Not gonna go over every single choice here - I went for budget parts where i felt it didn’t matter, buying brand stuff where it was affordable. I don’t really like EB strings, so I chose them simply to not be sad if I had to take them on and off a couple times during initial setup. I recommend Elixir Nano- or OptiWeb instead.


  1. The reason for that arrangement is pretty fun, actually. Original two-humbucker (or rather, two-full-size-humbucker) model only had 22 frets. This obviously wasn’t enough for Joe at some point, but he didn’t want to sacrifice the tone provided by placing the pickup right next to the guitar’s 4th harmonic point (24th fret is exactly between 12 and the bridge). By shrinking a humbucker into a singlecoil shape, it could be placed much closer in its entirety without sacrificing the tonal qualities. 

  2. Especially considering that early tele pickups were body-mounted, and had no pickguard holes. This made adjustment a royal pain, so moving the pickup to the pickguard was one of the earliest (of many) tele mods. 

  3. The outer outline of the body shape is exactly the same as on my beloved S-series; or rather I should say that S is the same as the JSX, which is the same as earlier Radius model. JSX is very heavily based on the Radius, but I believe it differs by slightly asymmetrical cross-section; don’t quote me on that, though. 

  4. A perk of using A3 paper is that it barely fits a 25.5” (647.7mm) fretboard in its entirety. 

  5. If it looks like a regular saw mounted the opposite way to pretend it’s a Ryoba, that’s because it is; the only reason it exists is because my partner was conducting ergonomics research as a part of her Industrial Design studies and it was a prototype/showpiece. It was never meant to be used to cut anything serious, but the teeth pitch, the ability to sharpen it properly because of the lack of hardpoint and pull-configuration mounting made it my best precision rip-saw. Hey! And I think the rust actually made it bind in the cut less, so… 

  6. I think I used the drill press to make cutting contours on the body easier. Could be done just as easily with a hand crank, though, assuming I had one. 

  7. Do you think I could do macrophotography? 

  8. A good idea, IMHO, is to leave the neck overhang in the body a bit oversize. That way you can route the entire thing having support for the router plate at all sides, and then just cut off the excess. It’s less of an issue if you have a rigid template, of course. 

  9. Another skill that the project taught me was sharpening the Forstner bits. I own an inexpensive set from Lidl, and similarly inexpensive drill press, and sharpening made all the difference. With a dull bit, the press was struggling with a 25mm hole; after I sharpened them on my diamond plates, it cut with the 30mm like butter. Perhaps the biggest difference was that it was actually able to take a much finer cut, thus reducing the pressure needed and heat buildup. 
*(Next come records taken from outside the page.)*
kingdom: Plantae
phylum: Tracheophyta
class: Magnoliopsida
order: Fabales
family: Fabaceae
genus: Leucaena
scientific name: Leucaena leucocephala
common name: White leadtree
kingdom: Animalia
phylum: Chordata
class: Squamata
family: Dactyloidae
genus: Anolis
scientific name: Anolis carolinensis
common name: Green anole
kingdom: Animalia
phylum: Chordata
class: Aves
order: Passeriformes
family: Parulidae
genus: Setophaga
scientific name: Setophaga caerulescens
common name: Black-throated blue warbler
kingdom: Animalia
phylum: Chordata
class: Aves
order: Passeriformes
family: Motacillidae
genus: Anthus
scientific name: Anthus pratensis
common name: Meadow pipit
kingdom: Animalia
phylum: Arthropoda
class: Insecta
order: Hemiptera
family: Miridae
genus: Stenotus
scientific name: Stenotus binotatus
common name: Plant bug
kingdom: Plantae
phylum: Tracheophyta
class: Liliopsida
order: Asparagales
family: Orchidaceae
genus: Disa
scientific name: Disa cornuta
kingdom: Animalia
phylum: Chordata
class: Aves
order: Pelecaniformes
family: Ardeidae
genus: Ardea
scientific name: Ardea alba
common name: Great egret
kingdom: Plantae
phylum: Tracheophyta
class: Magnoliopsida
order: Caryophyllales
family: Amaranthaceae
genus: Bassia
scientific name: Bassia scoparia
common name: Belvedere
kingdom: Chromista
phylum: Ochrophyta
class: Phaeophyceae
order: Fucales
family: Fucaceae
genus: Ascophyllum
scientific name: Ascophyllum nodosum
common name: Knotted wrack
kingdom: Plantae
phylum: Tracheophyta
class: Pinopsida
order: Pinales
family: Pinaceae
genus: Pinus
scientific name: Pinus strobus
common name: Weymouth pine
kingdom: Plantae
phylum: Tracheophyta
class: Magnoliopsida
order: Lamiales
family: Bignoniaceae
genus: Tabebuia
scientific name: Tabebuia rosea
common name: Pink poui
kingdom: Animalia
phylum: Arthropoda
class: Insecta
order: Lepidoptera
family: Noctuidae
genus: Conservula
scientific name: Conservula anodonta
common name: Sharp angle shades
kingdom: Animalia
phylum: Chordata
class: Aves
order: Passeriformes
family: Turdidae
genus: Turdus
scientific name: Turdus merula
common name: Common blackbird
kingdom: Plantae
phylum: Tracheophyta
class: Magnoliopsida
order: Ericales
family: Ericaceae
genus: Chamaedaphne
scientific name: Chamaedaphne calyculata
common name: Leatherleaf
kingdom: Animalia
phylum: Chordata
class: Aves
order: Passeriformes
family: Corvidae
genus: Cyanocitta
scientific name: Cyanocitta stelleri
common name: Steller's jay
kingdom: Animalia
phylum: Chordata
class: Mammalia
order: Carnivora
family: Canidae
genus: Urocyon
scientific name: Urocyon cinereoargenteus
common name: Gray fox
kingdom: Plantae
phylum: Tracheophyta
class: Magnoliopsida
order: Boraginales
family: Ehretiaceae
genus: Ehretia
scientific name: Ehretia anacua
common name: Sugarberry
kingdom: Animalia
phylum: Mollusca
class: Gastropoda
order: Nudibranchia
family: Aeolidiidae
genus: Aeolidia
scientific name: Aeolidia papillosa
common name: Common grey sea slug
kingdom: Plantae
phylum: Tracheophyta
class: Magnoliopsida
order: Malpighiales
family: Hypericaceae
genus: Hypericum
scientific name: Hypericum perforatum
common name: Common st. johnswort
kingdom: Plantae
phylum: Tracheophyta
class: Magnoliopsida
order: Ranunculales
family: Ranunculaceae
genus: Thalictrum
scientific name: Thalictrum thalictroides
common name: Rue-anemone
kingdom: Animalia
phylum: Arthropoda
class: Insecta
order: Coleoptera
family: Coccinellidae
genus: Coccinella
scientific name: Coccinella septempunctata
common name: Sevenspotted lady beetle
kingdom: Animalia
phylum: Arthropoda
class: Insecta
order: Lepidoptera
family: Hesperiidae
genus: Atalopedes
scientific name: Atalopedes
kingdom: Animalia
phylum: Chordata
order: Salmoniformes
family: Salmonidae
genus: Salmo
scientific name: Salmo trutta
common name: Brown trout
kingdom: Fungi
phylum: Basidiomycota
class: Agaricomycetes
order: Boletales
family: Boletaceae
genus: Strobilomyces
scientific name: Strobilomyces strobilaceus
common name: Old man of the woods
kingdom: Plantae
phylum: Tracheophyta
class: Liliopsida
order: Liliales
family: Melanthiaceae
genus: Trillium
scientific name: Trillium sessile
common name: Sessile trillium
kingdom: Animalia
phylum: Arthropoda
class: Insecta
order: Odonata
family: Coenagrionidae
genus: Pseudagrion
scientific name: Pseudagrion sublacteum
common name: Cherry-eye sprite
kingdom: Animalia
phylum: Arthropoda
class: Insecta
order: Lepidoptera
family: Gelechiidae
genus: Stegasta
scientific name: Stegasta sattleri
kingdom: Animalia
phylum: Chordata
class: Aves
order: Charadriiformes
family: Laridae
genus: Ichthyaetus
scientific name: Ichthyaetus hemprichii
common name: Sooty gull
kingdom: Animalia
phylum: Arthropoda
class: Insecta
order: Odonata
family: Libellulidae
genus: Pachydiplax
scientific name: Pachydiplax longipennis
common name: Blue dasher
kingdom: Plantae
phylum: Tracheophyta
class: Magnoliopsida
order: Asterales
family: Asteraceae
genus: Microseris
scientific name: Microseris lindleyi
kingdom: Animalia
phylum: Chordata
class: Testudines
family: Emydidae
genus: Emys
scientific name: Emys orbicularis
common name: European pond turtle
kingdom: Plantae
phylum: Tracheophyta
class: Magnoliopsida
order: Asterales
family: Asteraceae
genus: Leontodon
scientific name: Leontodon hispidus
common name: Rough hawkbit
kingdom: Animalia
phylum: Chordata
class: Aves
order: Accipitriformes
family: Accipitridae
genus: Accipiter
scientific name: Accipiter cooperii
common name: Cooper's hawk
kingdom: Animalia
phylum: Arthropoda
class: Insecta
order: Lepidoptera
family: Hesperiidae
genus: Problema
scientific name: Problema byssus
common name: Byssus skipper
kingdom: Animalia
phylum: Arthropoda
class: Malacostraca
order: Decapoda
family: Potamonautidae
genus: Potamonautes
  10. I said I didn’t buy any luthiery tools and I didn’t lie; this is my partner’s press, and it’s for leatherworking, not guitars; duh! 

  11. It’s 3D printer filament, of course. I had to slightly sand a 2mm drill to make a better fit for the 1.75 plastic, but with superglue it’s in there solid. 

  12. Honestly, it didn’t do much. Or rather, maybe it did, but my workshop was (still is) entirely covered in dust anyway. Please don’t use this kind of setup without ear protection and a good air filter mask. 

  13. I love this stuff. It’s water soluble (all my finishes are, i hate using solvents to clean stuff up), it’s safe for toys (and cat’s chewing on things), applies well with just a brush, dries evenly, and most importantly leaves a very natural satin finish that almost looks like the surface was left completely bare. At the same time, it’s really durable, stain resistant and reasonably inexpensive. For someone looking for a “natural” look, I think it’s a great way to go.